Fumer tue, paraît-il. Mais vivre aussi, non ? Alors pourquoi s’en faire ? Parce que l’heure est à l’hygiène de soi, à la propreté de l’âme, au corps immaculé. Qu’à cela ne tienne, le narrateur décide d’arrêter de fumer : il souhaite vieillir sans tousser. Mais on ne se défait pas facilement d’une pratique devenue une seconde nature. Surtout lorsqu’on aime justifier ses choix, les comprendre : et voilà notre anti-héros contemporain arrêté, songeur, au milieu des volutes de fumée, sur le concept de dernière cigarette.
Refusant de s’imposer des impératifs tyranniques, préférant laisser faire la nature, il se fie à sa pensée alerte pour divaguer, de dernières cigarettes en dernières cigarettes, sur les motifs de son addiction, et cogiter sur ce jeu dangereux et si humain consistant à reproduire de jour en jour un petit vice en se disant qu’on n’en est pas réellement l’esclave. Les autres fument, tandis que vous, vous prenez plusieurs fois par jour une dernière cigarette…

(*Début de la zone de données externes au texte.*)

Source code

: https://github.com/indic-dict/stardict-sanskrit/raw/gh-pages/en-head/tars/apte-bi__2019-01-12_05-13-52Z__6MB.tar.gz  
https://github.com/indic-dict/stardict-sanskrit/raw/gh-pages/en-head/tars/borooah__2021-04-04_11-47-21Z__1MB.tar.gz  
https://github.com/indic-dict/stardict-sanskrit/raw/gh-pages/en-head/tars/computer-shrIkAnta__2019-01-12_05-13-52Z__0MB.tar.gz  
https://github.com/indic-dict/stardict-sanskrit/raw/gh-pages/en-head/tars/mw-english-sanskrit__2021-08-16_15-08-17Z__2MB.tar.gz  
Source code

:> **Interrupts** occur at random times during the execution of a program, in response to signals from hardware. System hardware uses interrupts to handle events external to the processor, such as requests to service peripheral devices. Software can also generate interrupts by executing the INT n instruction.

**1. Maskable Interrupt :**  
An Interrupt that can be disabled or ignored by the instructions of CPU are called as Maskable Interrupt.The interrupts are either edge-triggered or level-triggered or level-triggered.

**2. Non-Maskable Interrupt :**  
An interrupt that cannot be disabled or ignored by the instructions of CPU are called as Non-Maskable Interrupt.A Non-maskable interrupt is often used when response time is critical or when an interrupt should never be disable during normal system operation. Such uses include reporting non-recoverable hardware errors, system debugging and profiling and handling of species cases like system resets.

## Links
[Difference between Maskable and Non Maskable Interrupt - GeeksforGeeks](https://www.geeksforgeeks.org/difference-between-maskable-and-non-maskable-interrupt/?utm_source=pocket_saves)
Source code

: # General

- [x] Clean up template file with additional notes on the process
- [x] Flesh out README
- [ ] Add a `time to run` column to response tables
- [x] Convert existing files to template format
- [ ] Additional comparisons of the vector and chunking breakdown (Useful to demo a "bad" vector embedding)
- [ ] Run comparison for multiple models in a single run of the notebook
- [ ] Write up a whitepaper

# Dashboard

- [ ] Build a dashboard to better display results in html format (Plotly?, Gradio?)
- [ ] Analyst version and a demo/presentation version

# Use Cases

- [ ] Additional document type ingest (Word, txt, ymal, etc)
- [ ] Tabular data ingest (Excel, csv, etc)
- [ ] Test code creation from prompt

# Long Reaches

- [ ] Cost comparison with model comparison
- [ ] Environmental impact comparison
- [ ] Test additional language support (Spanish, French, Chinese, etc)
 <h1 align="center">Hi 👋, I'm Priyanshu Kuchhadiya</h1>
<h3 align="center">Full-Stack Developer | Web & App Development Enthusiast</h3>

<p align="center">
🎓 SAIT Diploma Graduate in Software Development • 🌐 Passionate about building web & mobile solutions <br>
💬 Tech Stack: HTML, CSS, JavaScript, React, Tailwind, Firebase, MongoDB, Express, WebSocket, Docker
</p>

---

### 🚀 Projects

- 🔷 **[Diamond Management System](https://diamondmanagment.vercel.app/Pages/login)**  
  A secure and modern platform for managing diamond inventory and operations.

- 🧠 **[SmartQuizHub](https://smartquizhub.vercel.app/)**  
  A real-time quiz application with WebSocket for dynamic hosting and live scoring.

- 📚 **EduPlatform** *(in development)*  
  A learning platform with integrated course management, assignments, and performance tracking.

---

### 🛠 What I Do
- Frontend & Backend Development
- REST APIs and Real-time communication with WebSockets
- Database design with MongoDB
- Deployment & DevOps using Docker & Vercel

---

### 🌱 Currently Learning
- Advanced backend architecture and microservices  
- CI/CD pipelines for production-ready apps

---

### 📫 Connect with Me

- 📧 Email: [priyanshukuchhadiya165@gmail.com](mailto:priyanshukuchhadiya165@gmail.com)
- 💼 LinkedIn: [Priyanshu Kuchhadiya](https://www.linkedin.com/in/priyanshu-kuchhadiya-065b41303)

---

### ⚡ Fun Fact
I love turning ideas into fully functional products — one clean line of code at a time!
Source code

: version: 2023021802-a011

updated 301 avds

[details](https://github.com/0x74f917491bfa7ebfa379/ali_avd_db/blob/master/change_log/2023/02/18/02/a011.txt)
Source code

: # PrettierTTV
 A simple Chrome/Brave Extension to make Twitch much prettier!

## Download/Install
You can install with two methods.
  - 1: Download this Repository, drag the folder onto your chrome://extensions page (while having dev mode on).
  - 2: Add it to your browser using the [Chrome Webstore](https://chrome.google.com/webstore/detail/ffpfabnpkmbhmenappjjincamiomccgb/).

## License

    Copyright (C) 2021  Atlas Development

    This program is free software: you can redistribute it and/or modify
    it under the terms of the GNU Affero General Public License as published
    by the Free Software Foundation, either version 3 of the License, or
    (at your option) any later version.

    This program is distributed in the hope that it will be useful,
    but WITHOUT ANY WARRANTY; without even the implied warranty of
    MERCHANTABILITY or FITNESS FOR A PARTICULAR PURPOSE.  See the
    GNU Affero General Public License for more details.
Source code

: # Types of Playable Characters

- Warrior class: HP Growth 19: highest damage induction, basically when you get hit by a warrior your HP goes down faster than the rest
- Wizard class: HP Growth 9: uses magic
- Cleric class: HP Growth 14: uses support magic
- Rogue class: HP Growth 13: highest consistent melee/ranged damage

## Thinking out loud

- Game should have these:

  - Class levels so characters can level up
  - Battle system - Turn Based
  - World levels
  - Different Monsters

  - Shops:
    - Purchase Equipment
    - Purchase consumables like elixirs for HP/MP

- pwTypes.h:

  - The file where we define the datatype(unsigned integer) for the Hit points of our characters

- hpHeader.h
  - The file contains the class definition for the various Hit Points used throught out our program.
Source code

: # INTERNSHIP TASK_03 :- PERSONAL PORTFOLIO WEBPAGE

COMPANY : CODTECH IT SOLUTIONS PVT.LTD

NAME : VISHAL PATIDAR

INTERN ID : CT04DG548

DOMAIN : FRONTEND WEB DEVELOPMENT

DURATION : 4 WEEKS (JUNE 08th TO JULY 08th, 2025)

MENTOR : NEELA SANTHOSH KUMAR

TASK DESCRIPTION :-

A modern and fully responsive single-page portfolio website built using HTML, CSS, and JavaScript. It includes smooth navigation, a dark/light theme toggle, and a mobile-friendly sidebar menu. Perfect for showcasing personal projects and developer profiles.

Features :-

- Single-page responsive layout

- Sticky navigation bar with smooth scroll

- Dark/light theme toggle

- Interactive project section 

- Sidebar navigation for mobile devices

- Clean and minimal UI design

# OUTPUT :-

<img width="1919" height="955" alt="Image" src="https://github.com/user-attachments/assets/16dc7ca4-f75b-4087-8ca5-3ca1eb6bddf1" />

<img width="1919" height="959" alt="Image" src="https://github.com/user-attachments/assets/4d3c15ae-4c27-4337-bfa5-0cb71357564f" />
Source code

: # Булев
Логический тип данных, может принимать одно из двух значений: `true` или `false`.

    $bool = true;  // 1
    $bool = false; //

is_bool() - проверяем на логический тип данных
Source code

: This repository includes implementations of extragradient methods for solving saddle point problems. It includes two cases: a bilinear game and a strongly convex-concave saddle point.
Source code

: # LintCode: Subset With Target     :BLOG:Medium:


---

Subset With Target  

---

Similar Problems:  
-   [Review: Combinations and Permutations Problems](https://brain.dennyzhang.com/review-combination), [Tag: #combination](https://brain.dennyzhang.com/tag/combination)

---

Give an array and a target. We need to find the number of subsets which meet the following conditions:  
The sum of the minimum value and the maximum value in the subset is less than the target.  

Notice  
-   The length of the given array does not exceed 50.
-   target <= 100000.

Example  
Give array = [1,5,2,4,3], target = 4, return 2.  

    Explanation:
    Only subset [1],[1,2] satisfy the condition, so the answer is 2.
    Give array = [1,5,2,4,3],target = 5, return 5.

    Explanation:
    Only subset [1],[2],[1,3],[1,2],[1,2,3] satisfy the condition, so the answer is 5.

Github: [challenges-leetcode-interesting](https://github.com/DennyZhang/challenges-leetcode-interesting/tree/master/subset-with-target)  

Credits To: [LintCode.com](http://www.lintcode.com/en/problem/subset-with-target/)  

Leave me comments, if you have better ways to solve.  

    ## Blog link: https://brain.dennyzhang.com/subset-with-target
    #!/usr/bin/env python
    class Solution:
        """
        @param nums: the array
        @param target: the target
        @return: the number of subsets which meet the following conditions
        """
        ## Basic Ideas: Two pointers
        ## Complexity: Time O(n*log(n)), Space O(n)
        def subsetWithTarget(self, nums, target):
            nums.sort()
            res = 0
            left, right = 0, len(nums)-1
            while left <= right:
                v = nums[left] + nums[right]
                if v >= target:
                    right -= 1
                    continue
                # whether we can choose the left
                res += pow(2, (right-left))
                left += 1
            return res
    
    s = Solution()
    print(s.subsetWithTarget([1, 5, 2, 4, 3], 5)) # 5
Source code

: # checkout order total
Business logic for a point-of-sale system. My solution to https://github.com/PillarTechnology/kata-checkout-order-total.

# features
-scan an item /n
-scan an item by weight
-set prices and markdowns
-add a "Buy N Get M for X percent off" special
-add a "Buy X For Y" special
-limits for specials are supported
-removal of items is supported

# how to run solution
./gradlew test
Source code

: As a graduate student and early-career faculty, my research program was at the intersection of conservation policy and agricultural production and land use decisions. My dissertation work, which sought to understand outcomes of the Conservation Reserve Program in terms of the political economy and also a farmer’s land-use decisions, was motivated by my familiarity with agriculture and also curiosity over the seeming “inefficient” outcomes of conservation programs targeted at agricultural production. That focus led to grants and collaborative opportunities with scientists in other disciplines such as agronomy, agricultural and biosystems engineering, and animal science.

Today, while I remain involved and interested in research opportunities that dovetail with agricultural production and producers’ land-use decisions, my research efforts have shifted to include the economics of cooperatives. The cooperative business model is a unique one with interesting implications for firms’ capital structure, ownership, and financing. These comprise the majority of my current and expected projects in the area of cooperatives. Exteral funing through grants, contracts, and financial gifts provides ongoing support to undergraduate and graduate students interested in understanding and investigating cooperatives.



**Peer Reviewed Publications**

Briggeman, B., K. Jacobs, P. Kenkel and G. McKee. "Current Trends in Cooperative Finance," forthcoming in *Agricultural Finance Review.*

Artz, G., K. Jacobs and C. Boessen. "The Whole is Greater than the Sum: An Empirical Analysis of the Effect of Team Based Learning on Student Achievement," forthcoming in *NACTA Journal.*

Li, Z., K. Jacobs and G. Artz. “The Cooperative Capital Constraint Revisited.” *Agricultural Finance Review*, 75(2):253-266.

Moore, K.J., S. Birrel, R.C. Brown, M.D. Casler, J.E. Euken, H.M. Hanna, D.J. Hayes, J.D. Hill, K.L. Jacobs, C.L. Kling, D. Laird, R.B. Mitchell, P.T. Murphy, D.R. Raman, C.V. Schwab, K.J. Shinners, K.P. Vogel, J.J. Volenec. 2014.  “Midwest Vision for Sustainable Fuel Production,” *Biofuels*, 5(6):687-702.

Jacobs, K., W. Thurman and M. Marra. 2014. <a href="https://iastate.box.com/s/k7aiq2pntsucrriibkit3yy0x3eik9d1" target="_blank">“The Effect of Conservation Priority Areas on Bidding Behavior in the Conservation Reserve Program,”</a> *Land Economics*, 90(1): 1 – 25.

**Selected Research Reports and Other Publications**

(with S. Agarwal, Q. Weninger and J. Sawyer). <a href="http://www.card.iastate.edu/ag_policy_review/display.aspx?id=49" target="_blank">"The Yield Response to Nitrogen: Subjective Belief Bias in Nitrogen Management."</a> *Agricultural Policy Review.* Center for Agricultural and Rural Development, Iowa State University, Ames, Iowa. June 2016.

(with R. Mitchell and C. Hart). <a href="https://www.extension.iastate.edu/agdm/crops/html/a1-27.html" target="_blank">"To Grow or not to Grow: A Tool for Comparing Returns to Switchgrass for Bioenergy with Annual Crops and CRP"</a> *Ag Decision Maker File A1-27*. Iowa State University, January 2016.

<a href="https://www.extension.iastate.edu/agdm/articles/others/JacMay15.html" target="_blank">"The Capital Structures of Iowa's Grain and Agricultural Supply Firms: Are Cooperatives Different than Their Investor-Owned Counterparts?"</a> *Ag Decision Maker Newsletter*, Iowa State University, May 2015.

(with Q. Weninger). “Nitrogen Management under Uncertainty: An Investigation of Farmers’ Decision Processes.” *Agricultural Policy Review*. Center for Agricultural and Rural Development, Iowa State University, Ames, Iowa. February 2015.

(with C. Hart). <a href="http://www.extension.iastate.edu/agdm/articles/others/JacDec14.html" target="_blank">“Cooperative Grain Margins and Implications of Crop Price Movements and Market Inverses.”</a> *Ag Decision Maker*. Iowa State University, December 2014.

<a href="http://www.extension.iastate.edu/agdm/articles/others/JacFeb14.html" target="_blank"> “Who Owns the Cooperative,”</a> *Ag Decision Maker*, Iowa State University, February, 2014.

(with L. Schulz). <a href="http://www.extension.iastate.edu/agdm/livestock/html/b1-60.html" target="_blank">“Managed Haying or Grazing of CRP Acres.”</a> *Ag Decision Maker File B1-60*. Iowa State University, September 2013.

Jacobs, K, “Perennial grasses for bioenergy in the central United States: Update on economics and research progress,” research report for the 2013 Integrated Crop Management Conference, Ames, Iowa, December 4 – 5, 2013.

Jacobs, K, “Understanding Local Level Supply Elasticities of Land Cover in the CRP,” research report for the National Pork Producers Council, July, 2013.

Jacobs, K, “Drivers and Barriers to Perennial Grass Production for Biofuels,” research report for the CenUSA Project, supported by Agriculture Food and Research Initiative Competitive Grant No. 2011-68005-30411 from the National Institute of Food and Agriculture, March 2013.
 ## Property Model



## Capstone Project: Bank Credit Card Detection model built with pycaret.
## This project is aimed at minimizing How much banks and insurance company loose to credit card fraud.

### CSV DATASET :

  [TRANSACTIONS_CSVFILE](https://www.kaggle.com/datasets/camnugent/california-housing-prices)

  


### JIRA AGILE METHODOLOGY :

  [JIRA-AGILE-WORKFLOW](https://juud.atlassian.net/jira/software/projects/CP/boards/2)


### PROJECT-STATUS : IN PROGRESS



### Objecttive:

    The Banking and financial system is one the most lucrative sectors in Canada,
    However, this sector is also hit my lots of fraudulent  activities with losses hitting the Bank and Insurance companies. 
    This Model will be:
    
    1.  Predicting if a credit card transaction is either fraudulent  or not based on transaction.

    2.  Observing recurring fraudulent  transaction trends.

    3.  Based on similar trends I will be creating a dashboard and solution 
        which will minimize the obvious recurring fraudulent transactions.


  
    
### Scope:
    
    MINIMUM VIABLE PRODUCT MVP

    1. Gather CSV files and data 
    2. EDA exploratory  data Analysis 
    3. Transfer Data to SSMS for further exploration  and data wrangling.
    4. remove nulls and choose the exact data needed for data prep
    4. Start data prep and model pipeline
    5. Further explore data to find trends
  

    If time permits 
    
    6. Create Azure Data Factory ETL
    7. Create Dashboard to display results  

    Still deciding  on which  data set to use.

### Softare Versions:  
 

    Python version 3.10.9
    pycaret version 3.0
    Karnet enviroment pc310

Henri-Pierre JEUDY, né le 13 mars 1945, philosophe, sociologue au CNRS, écrivain, auteur de nombreux ouvrages sur les mémoires collectives, la machinerie patrimoniale, les catastrophes et les paniques, les villes et l'esthétique urbaine.
Dernières parutions : Le corps comme objet d'art (Armand Colin), Les usages sociaux de l'art (Circé), Fictions théoriques (Léo Scheer), Critique de l'esthétique urbaine (Sens et Tonka), L'art de ne pas être grand père (Circé).